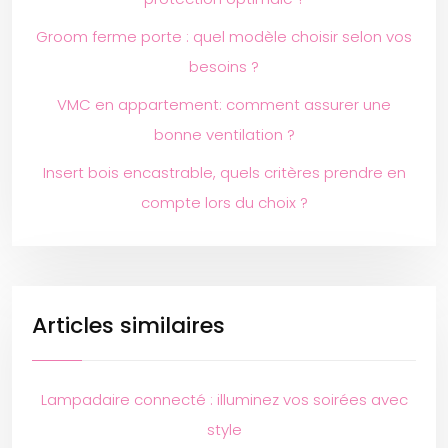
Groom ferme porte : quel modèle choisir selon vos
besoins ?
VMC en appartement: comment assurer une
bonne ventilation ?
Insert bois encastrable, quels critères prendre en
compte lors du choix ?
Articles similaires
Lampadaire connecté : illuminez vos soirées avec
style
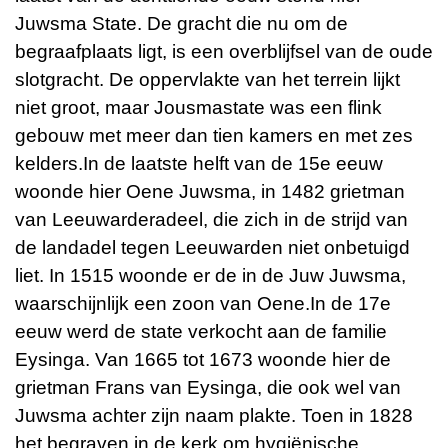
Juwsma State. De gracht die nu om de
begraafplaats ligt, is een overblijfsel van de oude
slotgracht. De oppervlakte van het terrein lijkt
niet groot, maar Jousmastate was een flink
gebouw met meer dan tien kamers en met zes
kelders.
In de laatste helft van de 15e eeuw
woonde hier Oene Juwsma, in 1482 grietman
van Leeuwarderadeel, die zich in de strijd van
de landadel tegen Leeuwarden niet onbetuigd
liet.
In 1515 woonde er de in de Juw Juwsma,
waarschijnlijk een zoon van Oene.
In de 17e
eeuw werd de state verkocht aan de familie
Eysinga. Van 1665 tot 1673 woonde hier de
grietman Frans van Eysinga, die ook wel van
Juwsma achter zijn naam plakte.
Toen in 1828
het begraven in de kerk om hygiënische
....................
» EXERCISE GOAL
Show me each line of the listing above with "Juwsma" in it.

» TASK ANSWER
Juwsma State. De gracht die nu om de
woonde hier Oene Juwsma, in 1482 grietman
In 1515 woonde er de in de Juw Juwsma,
Juwsma achter zijn naam plakte.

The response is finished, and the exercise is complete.